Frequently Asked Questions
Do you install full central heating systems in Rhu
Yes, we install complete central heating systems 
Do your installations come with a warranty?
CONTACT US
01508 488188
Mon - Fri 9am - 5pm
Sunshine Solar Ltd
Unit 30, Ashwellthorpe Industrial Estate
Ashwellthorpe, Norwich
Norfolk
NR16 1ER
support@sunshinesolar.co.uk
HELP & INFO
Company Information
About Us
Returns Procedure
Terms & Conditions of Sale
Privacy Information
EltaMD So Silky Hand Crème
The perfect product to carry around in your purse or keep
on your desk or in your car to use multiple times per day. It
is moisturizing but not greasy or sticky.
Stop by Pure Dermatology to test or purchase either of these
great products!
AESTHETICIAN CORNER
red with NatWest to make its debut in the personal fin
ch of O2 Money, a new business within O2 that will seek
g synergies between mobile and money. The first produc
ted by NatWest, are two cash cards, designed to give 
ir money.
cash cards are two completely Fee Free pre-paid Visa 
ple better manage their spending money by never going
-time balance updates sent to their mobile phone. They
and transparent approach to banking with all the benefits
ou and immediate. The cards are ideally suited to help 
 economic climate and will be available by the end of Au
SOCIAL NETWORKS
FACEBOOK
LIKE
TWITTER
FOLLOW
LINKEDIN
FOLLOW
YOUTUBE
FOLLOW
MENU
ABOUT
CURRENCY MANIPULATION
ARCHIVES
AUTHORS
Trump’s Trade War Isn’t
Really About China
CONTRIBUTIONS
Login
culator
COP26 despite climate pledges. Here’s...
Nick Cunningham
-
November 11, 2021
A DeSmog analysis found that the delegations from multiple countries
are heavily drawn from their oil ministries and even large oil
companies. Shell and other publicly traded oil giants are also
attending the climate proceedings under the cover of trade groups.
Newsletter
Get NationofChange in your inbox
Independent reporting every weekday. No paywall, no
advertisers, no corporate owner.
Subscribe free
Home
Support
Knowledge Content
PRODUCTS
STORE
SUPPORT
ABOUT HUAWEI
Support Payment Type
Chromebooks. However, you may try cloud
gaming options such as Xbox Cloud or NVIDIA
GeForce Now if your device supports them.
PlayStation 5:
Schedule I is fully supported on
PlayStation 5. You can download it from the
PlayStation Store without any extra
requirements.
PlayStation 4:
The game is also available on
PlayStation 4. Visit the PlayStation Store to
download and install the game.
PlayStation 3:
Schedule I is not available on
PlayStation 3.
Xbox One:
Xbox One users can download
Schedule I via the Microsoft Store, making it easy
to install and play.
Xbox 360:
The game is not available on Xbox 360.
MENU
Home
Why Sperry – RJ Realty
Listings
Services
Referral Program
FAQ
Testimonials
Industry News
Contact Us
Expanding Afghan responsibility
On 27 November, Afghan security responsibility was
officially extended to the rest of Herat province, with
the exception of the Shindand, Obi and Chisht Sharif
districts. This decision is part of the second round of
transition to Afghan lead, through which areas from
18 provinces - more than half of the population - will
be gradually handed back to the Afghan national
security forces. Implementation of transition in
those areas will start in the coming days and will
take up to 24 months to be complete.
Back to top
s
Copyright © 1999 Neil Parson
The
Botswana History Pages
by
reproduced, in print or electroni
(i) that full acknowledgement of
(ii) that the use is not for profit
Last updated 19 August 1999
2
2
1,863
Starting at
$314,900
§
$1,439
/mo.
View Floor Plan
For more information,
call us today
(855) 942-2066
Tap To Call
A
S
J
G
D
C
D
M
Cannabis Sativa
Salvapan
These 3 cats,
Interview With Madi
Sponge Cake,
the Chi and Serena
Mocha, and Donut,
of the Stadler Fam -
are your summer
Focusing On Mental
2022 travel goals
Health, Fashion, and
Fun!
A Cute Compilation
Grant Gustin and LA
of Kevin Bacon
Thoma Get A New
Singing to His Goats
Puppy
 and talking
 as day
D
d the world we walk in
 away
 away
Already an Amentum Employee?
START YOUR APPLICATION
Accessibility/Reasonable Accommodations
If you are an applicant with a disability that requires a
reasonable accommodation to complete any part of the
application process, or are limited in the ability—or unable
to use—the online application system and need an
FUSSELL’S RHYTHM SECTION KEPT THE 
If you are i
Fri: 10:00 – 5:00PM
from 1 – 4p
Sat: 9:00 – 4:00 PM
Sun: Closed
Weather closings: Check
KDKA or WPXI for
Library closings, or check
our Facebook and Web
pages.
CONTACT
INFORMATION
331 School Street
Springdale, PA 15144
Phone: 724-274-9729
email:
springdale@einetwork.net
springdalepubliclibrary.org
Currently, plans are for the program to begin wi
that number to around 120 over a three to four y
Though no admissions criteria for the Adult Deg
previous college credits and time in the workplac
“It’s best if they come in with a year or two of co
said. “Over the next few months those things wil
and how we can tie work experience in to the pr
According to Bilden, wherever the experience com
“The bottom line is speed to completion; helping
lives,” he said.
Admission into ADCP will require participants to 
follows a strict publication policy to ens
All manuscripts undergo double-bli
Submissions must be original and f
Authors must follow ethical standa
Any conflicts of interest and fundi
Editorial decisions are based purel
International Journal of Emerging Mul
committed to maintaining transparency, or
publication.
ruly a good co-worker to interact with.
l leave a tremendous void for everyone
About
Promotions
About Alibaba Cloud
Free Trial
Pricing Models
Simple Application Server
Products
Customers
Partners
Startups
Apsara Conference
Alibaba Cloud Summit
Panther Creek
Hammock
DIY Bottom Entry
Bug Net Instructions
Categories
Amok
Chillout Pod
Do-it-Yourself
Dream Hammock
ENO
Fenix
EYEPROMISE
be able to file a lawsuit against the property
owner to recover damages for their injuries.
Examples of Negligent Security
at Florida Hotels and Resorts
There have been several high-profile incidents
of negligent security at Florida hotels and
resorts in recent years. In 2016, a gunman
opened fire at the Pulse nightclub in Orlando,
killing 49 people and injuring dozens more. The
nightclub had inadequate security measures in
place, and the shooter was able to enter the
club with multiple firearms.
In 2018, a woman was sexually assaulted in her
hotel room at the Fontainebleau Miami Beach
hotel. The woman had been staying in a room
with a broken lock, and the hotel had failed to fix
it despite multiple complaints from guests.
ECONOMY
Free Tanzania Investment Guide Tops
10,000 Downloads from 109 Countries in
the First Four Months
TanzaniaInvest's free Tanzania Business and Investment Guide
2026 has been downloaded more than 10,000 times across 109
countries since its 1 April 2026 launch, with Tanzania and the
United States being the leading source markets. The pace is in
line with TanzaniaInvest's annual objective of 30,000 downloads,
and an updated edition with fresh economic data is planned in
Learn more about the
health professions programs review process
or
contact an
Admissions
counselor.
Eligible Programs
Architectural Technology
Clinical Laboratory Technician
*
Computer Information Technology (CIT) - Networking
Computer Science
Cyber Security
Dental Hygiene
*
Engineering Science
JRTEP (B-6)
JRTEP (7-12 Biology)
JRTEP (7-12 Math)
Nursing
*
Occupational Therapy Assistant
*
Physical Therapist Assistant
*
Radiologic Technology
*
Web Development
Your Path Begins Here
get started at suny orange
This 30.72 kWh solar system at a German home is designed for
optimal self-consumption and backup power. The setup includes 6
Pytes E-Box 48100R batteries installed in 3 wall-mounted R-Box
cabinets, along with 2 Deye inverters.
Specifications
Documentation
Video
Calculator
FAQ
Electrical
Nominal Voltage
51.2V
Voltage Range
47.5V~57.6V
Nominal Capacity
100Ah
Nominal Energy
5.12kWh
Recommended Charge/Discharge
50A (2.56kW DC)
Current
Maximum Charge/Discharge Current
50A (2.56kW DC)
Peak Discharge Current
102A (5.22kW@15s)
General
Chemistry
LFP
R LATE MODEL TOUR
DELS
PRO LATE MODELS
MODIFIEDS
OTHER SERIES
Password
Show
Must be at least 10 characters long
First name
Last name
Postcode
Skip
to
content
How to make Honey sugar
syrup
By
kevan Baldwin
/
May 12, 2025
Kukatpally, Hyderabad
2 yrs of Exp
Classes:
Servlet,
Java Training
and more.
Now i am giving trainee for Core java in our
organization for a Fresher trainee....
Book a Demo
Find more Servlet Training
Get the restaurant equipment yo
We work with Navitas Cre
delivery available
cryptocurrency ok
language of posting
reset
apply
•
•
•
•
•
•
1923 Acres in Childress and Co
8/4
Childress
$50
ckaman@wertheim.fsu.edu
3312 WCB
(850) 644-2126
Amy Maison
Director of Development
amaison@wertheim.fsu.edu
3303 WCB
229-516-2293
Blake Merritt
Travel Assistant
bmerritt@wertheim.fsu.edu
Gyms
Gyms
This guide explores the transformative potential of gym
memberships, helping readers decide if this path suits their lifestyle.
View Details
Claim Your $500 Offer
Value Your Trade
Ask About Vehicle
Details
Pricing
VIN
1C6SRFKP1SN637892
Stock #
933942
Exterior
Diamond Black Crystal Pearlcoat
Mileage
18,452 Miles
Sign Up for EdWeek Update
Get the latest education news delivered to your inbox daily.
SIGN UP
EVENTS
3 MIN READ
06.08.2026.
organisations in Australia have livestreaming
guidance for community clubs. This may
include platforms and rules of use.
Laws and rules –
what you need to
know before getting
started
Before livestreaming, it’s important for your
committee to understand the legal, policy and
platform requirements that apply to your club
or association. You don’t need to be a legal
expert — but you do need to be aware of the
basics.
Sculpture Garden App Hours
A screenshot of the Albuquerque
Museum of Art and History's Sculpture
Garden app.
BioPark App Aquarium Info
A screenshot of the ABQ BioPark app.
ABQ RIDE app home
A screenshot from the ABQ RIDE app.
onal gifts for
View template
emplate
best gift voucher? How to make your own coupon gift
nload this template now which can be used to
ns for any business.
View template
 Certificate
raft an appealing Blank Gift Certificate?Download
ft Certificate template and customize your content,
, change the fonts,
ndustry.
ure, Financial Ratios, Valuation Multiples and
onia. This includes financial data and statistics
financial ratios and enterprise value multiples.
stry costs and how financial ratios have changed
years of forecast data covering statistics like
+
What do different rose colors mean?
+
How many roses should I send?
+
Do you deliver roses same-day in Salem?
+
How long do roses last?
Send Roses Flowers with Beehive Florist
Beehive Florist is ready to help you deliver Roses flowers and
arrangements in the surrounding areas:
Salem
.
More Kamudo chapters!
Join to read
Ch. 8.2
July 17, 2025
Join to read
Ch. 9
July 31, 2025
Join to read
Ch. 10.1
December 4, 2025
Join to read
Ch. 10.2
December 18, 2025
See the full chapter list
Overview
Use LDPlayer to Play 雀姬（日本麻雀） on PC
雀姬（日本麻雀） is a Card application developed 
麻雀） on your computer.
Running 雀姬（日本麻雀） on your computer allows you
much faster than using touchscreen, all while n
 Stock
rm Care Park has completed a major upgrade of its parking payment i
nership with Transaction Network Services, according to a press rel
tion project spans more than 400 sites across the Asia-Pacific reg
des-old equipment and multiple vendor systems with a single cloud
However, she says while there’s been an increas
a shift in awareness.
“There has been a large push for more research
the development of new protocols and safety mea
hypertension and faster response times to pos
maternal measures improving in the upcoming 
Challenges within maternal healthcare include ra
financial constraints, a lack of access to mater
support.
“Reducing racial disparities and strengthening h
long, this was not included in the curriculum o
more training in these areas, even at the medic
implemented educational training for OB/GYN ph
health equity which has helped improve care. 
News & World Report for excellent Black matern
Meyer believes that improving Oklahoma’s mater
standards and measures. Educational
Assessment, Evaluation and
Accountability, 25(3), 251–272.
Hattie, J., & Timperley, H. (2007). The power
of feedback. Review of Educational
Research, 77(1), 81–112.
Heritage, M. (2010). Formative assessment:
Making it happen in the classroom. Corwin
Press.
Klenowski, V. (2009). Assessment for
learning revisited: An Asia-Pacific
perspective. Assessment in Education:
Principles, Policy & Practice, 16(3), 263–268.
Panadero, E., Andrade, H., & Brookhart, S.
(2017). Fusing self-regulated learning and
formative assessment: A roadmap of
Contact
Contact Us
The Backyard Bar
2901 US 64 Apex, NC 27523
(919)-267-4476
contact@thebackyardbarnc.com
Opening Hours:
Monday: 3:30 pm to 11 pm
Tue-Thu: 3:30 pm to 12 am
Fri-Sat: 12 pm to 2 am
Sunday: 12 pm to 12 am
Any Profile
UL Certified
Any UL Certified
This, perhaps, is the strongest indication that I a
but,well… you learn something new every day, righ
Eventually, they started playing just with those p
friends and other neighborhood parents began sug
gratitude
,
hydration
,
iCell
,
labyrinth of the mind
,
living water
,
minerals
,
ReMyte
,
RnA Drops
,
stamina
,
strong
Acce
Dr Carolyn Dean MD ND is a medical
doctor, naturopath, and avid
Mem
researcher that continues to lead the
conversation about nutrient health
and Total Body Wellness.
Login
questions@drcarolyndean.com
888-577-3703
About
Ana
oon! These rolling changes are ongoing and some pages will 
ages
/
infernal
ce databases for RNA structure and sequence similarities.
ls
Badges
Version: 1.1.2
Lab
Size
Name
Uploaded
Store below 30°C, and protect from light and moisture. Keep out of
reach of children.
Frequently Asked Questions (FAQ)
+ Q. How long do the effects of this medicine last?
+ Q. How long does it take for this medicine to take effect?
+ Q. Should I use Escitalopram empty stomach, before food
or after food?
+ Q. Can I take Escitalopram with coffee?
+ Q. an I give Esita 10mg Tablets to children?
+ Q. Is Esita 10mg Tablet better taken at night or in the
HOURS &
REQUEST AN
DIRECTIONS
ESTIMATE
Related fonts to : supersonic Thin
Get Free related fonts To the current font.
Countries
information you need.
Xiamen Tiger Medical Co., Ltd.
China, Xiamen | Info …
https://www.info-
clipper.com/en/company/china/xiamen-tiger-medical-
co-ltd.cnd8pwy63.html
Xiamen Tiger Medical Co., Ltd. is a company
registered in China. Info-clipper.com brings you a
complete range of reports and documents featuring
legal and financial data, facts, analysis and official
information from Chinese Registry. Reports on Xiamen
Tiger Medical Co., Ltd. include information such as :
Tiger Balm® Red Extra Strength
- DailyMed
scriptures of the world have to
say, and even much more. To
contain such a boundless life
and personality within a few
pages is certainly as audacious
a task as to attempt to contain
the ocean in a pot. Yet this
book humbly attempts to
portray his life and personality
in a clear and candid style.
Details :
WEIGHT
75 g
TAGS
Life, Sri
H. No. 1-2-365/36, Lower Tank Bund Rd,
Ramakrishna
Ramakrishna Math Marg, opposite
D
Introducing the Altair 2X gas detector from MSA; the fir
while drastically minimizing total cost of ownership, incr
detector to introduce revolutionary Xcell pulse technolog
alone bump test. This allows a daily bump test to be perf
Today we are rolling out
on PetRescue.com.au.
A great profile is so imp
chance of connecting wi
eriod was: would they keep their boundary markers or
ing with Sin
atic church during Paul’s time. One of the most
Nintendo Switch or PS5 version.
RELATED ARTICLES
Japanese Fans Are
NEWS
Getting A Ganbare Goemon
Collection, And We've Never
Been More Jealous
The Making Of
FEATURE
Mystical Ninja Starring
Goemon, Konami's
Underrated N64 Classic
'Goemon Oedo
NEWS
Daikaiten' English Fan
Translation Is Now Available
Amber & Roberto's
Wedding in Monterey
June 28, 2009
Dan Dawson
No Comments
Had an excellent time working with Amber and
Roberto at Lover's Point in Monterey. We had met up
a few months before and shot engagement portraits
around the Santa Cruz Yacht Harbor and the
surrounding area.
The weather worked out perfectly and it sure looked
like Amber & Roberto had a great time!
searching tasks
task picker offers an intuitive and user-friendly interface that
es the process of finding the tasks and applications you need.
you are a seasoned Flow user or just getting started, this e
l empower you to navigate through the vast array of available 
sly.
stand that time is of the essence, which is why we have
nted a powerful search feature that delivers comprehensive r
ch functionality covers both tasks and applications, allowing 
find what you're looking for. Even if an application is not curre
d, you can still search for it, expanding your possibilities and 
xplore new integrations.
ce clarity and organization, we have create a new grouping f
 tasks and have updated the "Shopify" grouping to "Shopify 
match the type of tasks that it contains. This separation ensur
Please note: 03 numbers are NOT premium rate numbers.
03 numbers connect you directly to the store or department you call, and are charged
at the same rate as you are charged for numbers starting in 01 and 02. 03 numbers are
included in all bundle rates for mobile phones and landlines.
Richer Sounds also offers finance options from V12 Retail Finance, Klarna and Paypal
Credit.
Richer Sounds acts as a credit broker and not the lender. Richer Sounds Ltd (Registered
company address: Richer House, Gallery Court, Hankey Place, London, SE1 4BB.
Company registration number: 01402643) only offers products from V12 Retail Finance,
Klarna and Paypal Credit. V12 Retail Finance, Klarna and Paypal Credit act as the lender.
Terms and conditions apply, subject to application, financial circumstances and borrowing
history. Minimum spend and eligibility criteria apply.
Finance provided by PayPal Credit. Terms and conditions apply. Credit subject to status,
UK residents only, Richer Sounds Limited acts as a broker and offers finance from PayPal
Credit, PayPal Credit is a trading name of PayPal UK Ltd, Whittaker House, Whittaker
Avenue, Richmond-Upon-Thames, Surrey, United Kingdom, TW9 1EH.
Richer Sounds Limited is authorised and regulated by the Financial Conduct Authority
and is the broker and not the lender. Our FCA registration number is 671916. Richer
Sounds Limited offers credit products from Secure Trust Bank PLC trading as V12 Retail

___

**DIRECTIVE:**
Search the records for the word "rolling". Copy every line that has it.

**FINISHED EXERCISE:**
oon! These rolling changes are ongoing and some pages will 
Today we are rolling out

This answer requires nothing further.